I saw friends who were identifying themselves as bi then following it with, “Oh but you know that saying bi now, gay later”, as if the identity doesn’t exist as more than a passage to one sexuality or the other. People and parents referring to it as a “phase”. 

For a long time, I’ve been trying to fit in the boxes people have put me in. Feeling like I wasn’t allowed to open myself to my full identity because my “straight side” wasn’t strong enough. That initial reflection: if I have an interest in men, it negates any interest in the opposite sex because bisexuality isn’t allowed. By suppressing my personal identity and not speaking up as to who I am, there was an assumption of my sexuality. How do you feel as a gay man? People often say things like: “I just refer to you as Gay Patrick when I need to tell someone who you are. Gay besties! You’re so gay!” When I did mention an interest in people other than men, it was often met with, “But you’re like mostly gay right?” Even with all the support that there is from an individual, if someone has decided a detail about you it doesn’t take much for it to be regarded as factual. 
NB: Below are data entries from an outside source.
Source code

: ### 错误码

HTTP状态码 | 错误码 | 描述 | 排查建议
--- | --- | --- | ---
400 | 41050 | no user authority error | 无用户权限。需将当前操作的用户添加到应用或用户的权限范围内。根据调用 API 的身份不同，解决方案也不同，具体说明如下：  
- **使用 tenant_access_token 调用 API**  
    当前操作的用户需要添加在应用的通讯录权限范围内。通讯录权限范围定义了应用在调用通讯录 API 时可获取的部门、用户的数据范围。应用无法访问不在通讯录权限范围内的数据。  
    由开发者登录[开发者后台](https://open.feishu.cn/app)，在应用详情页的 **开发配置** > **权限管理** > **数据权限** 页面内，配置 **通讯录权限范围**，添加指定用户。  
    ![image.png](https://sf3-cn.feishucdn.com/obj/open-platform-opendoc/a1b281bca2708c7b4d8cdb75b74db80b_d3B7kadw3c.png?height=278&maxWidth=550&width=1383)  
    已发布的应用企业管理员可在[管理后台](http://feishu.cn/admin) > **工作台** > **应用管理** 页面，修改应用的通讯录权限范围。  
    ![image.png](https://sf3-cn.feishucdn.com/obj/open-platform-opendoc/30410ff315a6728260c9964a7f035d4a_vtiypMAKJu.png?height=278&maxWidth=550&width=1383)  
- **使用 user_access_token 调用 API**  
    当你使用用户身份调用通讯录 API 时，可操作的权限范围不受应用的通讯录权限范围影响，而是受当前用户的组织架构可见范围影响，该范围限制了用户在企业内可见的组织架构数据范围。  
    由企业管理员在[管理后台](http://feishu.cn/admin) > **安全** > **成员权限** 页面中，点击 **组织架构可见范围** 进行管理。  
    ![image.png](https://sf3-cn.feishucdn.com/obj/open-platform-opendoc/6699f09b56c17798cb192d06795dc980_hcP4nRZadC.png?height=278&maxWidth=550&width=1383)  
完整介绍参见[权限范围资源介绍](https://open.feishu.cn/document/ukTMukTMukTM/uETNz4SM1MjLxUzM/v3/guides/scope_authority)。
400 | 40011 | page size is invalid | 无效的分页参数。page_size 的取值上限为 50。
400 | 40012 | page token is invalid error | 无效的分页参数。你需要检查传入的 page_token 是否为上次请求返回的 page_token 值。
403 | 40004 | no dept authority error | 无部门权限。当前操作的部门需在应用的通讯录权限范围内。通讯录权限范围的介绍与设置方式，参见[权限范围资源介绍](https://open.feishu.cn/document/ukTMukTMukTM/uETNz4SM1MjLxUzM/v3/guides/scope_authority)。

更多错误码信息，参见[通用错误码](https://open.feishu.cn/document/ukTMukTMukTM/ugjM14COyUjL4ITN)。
My real time coming out is that I am pansexual. You may be saying this is all great but why did I have to read two pages of anecdotes for you to pridefully say one sentence? This year the UK is rolling out compulsory LGBTQIA+ education and it seems that Australia is doing the same. These classes are so integral not just for children who identify as anything other than straight, but to help others develop a proper understanding that their identities are not an attack or part of an agenda. In 2016 the Safe Schools Coalition Australia (SSCA) released the Safe Schools programme to work with schools nationally to create a safer and more inclusive environment for same sex attracted, intersex and gender diverse students, staff and families.  Many rebuked it as going “too far”, and some even called it abuse of their children in regards to the new regulations and information being taught. Queensland MP George Christensen said, “This material is putting children at risk of being sexualised at an early age”, drawing parallels between the programme and how paedophiles groom a victim. 

The point being missed is that having open, welcoming discussions in safe environments removes the risk of victimisation; to go it alone only proves more dangerous. Allow me to quote myself here, “I wasn’t given the proper word and identity in my schooling so the only resource I had was the internet. At this time, it was an especially unsafe playground for predatory behavior but it was the only way I felt I could find the answers I was looking for.” Restricting information does not mean a person won’t still try to find the answers. 

Parental support and teaching in such formative years is great in theory, but it must go further. Parents and teachers need to fully understand what it is that they’re saying and teachers especially must be wary not to simply fulfill a requirement on a teaching curriculum. I look actively for positive role models in my community. People fighting for change. Same sex parents. People who are shamelessly putting themselves forward with their stories and messages. I felt that there was a message missing and instead of waiting, I wanted to be the person to say it for once. 

Today I am happily in a committed relationship. We are from opposite sides of the world and only met by chance when the musical theatre fates brought us together for a performing job on a cruise ship. After opening up to him about my sexuality, his full support allowed me to see the distorted views that I had created for myself, and with his support I was ready to say it out loud.